The Sky Over My Mother’s House

It is a July night
scented with gardenias.
The moon and stars shine
hiding the essence of the night.
As darkness fell
— with its deepening onyx shadows
and the golden brilliance of the stars—
my mother put the garden, her house, the kitchen, in order.
Now, as she sleeps,
I walk in her garden
immersed in the solitude of the moment.
I have forgotten the names
of many trees and flowers
and there used to be more pines
where orange trees flower now.
Tonight I think of all the skies 
I have pondered and once loved.
Tonight the shadows around
the house are kind.
The sky is a camera obscura 
projecting blurred images.
In my mother’s house
the twinkling stars 
pierce me with nostalgia,
and each thread in the net that surrounds this world
is a wound that will not heal.

Jaime Manrique, translated by Edith Grossman

Second Sunday in Advent

I first saw this poem in the days before I left Twitter, Facebook and Instagram for mental health reasons. I loved the slow movement of its grief in declarative sentences flowing across naturally paced lines.

I look back at that time: I had my own demons to wrestle with. I clocked it as a ‘poem for later’. Well, now ‘later’ has arrived, and I am in the thick of it, ‘immersed in the solitude of the moment’ and ‘pierce[d] … with nostalgia’ for a time that cannot be brought back.

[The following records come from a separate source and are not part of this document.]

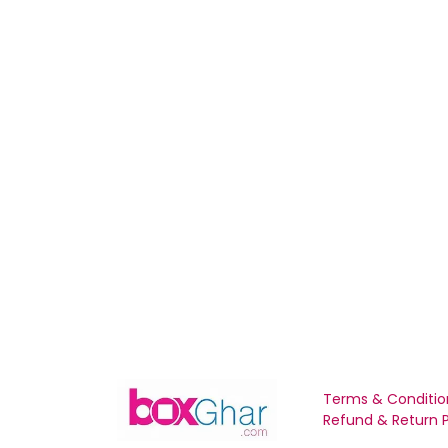
Terms & Conditio
Refund & Return P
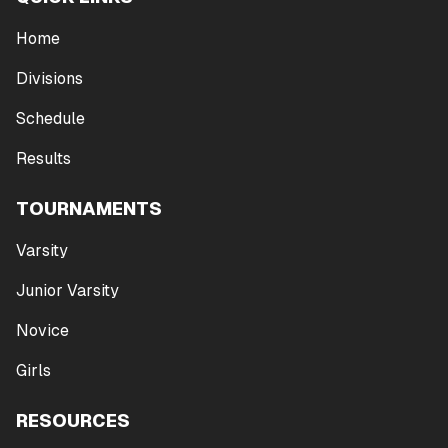
Home
Divisions
Schedule
Results
TOURNAMENTS
Varsity
Junior Varsity
Novice
Girls
RESOURCES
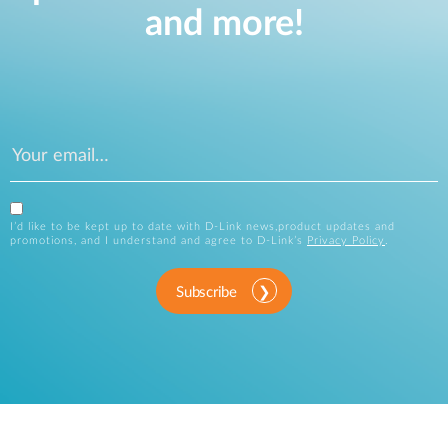
and more!
I’d like to be kept up to date with D-Link news,product updates and
promotions, and I understand and agree to D-Link’s
Privacy Policy
.
Subscribe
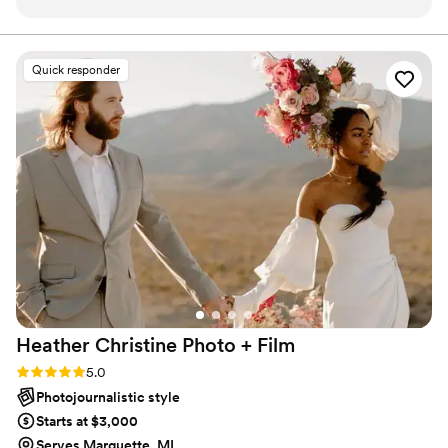
responds in a timely manner. She’s able to get
is your day, and it should reflect you. Let’s talk!
your photos back quickly! Our engagement
photos took just a couple weeks, our wedding
Quick responder
gallery was ready on our one month anniversary.
And HER WORK is just chefs kiss. Her
documentary-style of photography and her
attention to details is just dreamy. You will not
regret working with Connie one bit!
”
Heather Christine Photo +
Film
Rating: 5.0 (35 reviews)
5.0
Photojournalistic style
Starts at $3,000
Serves Marquette, MI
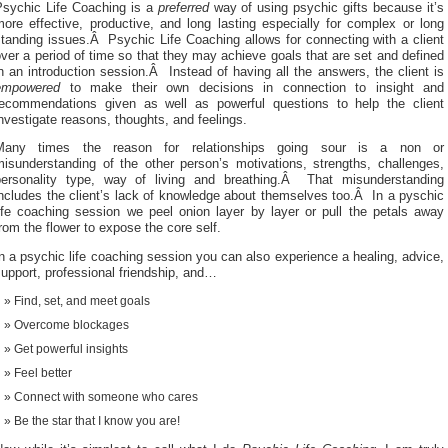
Psychic Life Coaching is a
preferred
way of using psychic gifts because it’s
ore effective, productive, and long lasting especially for complex or long
tanding issues.Â Psychic Life Coaching allows for connecting with a client
ver a period of time so that they may achieve goals that are set and defined
n an introduction session.Â Instead of having all the answers, the client is
empowered
to make their own decisions in connection to insight and
recommendations given as well as powerful questions to help the client
nvestigate reasons, thoughts, and feelings.
Many times the reason for relationships going sour is a non or
misunderstanding of the other person’s motivations, strengths, challenges,
personality type, way of living and breathing.Â That misunderstanding
ncludes the client’s lack of knowledge about themselves too.Â In a pyschic
life coaching session we peel onion layer by layer or pull the petals away
rom the flower to expose the core self.
n a psychic life coaching session you can also experience a healing, advice,
upport, professional friendship, and…
Find, set, and meet goals
Overcome blockages
Get powerful insights
Feel better
Connect with someone who cares
Be the star that I know you are!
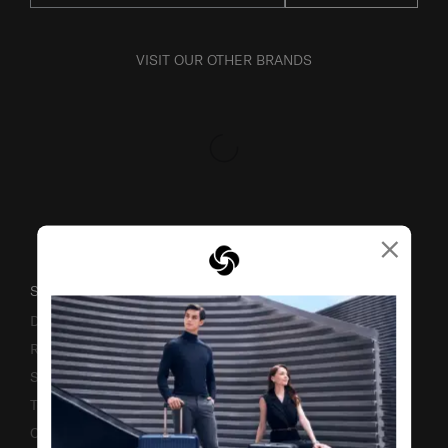
VISIT OUR OTHER BRANDS
×
SUPPORT / FAQS
Delivery & Shipping
Returns & Exchanges
Service & Warranty
Terms and Conditions of Earning Asia Miles
Contact Us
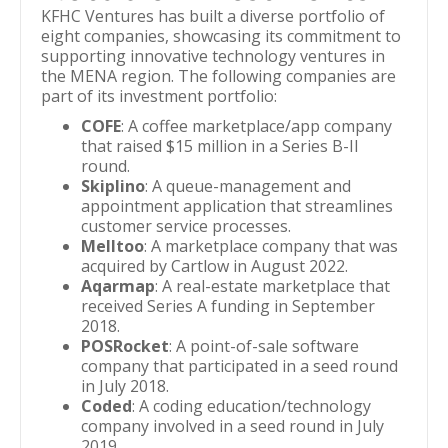
KFHC Ventures has built a diverse portfolio of
eight companies, showcasing its commitment to
supporting innovative technology ventures in
the MENA region. The following companies are
part of its investment portfolio:
COFE
: A coffee marketplace/app company
that raised $15 million in a Series B-II
round.
Skiplino
: A queue-management and
appointment application that streamlines
customer service processes.
Melltoo
: A marketplace company that was
acquired by Cartlow in August 2022.
Aqarmap
: A real-estate marketplace that
received Series A funding in September
2018.
POSRocket
: A point-of-sale software
company that participated in a seed round
in July 2018.
Coded
: A coding education/technology
company involved in a seed round in July
2019.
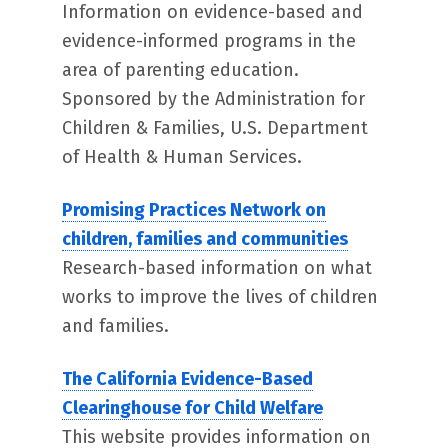
Information on evidence-based and
evidence-informed programs in the
area of parenting education.
Sponsored by the Administration for
Children & Families, U.S. Department
of Health & Human Services.
Promising Practices Network on
children, families and communities
Research-based information on what
works to improve the lives of children
and families.
The California Evidence-Based
Clearinghouse for Child Welfare
This website provides information on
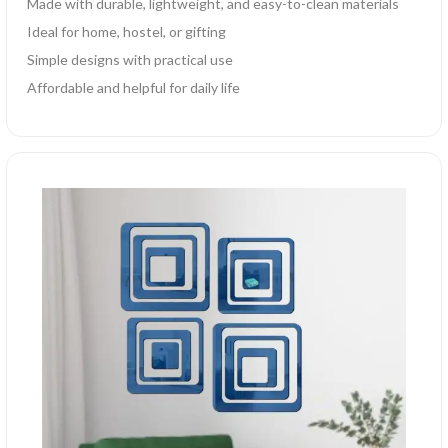
Made with durable, lightweight, and easy-to-clean materials
Ideal for home, hostel, or gifting
Simple designs with practical use
Affordable and helpful for daily life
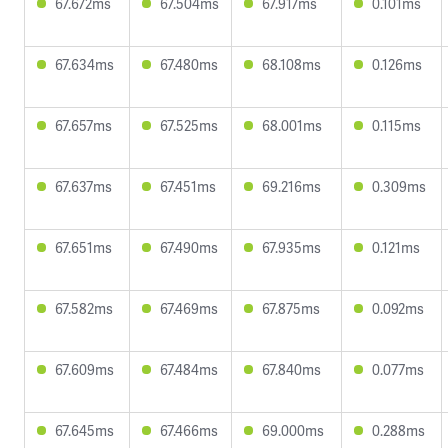
67.672ms
67.504ms
67.917ms
0.101ms
67.634ms
67.480ms
68.108ms
0.126ms
67.657ms
67.525ms
68.001ms
0.115ms
67.637ms
67.451ms
69.216ms
0.309ms
67.651ms
67.490ms
67.935ms
0.121ms
67.582ms
67.469ms
67.875ms
0.092ms
67.609ms
67.484ms
67.840ms
0.077ms
67.645ms
67.466ms
69.000ms
0.288ms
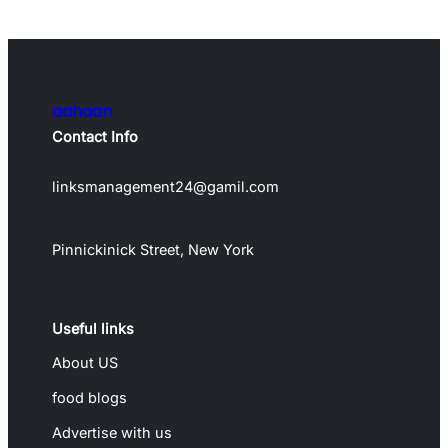
aahaan
Contact Info
linksmanagement24@gamil.com
Pinnickinick Street, New York
Useful links
About US
food blogs
Advertise with us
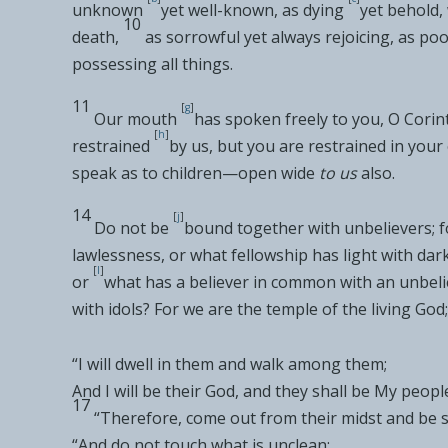
unknown
yet well-known, as
dying
yet behold,
10
death,
as
sorrowful yet always
rejoicing, as
poo
possessing
all things.
11
[
g
]
Our mouth
has spoken freely to you, O Corin
[
h
]
restrained
by us, but
you are restrained in you
speak as to
children—open wide
to us
also.
14
[
j
]
Do not be
bound together with
unbelievers; 
lawlessness, or what fellowship has light with dar
[
l
]
or
what has a
believer in common with an
unbeli
with idols? For we are
the temple of
the living God;
“I
will
dwell in them and
walk among them
;
And I will be their God, and they shall be My peopl
17
“Therefore,
come out from their midst and be 
“
And do not touch what is unclean
;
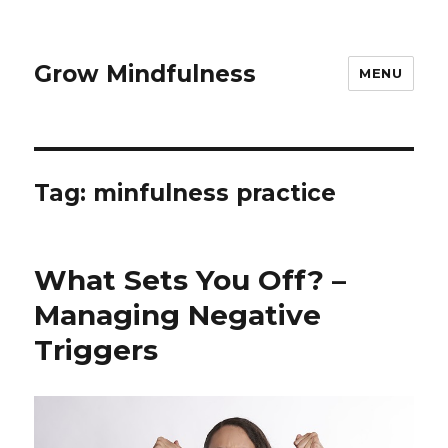
Grow Mindfulness
MENU
Tag:
minfulness practice
What Sets You Off? –
Managing Negative
Triggers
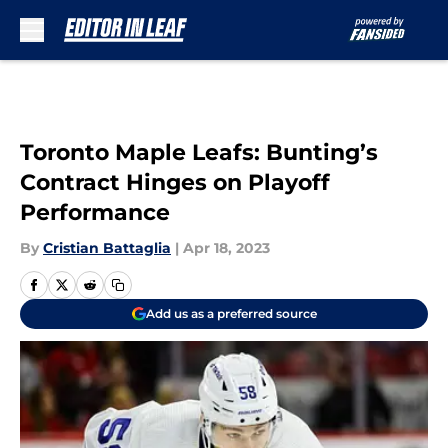
Skip to main content
Toronto Maple Leafs: Bunting’s
Contract Hinges on Playoff
Performance
By
Cristian Battaglia
|
Apr 18, 2023
Add us as a preferred source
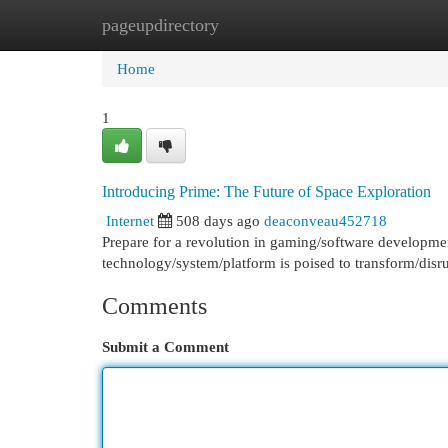
pageupdirectory
Home
New Site Listings
Add Site
Cat
Home
1
Introducing Prime: The Future of Space Exploration
Internet
508 days ago
deaconveau452718
Prepare for a revolution in gaming/software developme
technology/system/platform is poised to transform/disru
Comments
Submit a Comment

I will her back, but she does not come. I see her most clearly when I do no willing at all. And there she is. The leaves collect on the lawn. The kettle boils. The hour-before-people-dark with the dog, just a few ‘twinkling stars’, as in her nursery rhymes.

3 Comments

  1. Such a poignant poem….it strikes a real chord as I near a year of my own mother’s passing and I spend a lot of time at night looking for her in the stars. Thank you Anthony for sharing and I hope that your grief lessens with each night sky.